Il coinvolgimento di fattori esterni alla mafia nell’attentato dei Georgofili è una pista che resta aperta”, a dirlo è Salvatore Calleri, presidente della Fondazione Caponnetto. Calleri ha rilasciato un’intervista a Il Tirreno riguardo la relazione finale della Commissione antimafia pubblicata circa una settimana fa nella quale si ipotizza il coinvolgimento di personaggi esterni a Cosa nostra nella strage dei Georgofili di Firenze. Secondo Calleri bisogna continuare a indagare rispetto al passaggio riportato dalla commissione che parla di un’organizzazione terroristica parallela a Cosa nostra coinvolta nell’attentato. “Quando si fanno determinati attentati solitamente ci troviamo di fronte a delle convergenze tra gruppi diversi”, ha sottolineato. “Quello è stato un periodo molto brutto, un periodo che si può definire terroristico-mafioso. Lo dico perché ci sono state varie stragi, prima in Sicilia e poi in Italia tra cui Firenze, e non dobbiamo dimenticare che quello è stato un momento molto buio, anche di sconvolgimenti politici. Sta finendo la prima Repubblica, inizia la seconda”, ha ricordato Calleri. “E’ un periodo complicato da un punto di vista anche strettamente politico. E quando avvengono attentati di questo tipo è difficile che sia un solo gruppo che li vuole fare. Solitamente c’è un consenso attorno a questo tipo di attentati, anche di altri gruppi”. Alla domanda se a “interagire” con Cosa nostra siano stati gruppi come la Falange Armata o Gladio, il presidente dell’associazione ha risposto “che occorre indagare in ogni direzione, a 360 gradi”.
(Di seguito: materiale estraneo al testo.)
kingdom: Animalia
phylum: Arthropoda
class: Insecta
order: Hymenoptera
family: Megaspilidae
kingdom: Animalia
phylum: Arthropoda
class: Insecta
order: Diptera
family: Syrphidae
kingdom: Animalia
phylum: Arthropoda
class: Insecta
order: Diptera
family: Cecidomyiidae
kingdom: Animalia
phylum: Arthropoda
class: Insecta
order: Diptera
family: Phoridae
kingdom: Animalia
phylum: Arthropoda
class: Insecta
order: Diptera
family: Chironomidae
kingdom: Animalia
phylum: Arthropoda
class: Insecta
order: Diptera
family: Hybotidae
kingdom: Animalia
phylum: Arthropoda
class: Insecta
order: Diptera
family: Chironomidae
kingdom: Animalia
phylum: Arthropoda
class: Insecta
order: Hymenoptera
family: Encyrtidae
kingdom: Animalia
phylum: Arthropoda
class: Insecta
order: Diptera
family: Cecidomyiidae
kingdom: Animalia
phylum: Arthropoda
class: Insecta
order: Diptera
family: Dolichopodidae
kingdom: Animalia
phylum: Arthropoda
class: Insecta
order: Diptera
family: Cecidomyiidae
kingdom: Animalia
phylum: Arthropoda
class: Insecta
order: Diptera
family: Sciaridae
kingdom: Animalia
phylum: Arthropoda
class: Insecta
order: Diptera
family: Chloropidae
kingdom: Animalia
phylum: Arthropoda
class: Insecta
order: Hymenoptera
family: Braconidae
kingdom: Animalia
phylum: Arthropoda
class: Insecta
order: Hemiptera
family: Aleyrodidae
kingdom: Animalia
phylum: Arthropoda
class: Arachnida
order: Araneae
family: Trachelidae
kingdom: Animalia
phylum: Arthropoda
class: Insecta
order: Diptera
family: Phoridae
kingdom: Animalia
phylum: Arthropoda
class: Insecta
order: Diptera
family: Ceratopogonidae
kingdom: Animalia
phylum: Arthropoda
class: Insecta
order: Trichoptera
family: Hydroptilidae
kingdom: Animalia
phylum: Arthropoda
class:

Nella relazione si ricorda una testimonianza che parla di una donna con capelli a caschetto neri sul luogo della strage, nei momenti precedenti alla deflagrazione, la notte del 26 maggio 1993. Secondo Calleri “le convergenze possono essere sia nella fase decisionale che nella fase operativa finale, quindi da un punto di vista teorico è possibile. Tutto deve essere approfondito, ogni spunto interessante, perché siamo in un campo minato. Poi sta a chi indaga valutare, dopo aver approfondito, se si tratta di una pista che porta da qualche parte oppure no”.
Sempre riguardo alle conclusioni della Commissione Antimafia si parla di una “superstruttura criminale eterodiretta” che avrebbe per così dire “sigillato” certe operazioni della mafia.
Se c’è la convergenza è ovvio che c’è qualcos’altro oltre alla convergenza, qualcuno che prendeva delle decisioni”, ha risposto. “È una logica conseguenza. Se c’è una convergenza deve esserci anche un accordo preventivo tra i gruppi. E come abbiamo detto la Dia è stata la prima a dire che c’era una convergenza. Le stragi del 1993 sono molto strane. Non dobbiamo scordarci che è il periodo storico della trattativa, e non dobbiamo dimenticarci che è il periodo della mancata strage dell’Olimpico, dove doveva saltare in aria un pullman dei carabinieri”.
L’intervista si chiude trattando il tema della situazione dell’infiltrazione mafiosa in Toscana.
Il territorio toscano fiorentino purtroppo ha mostrato di non avere gli anticorpi contro la mafia”, ha affermato Calleri. “È una regione complessivamente sana ma senza anticorpi. Lo abbiamo visto nel recente caso Keu. Noi abbiamo la necessità di formare la classe dirigente italiana, europea e toscana, che non sa neppure riconoscere i mafiosi. Il caso Keu dimostra questo. Ci sono soggetti contigui a Camorra e ’Ndrangheta che la politica non legge, non è in grado di riconoscere, e questo è un problema. E la mia domanda è, non è che qualcuno non li vuole riconoscere? Se così fosse sarebbe più grave”, ha concluso.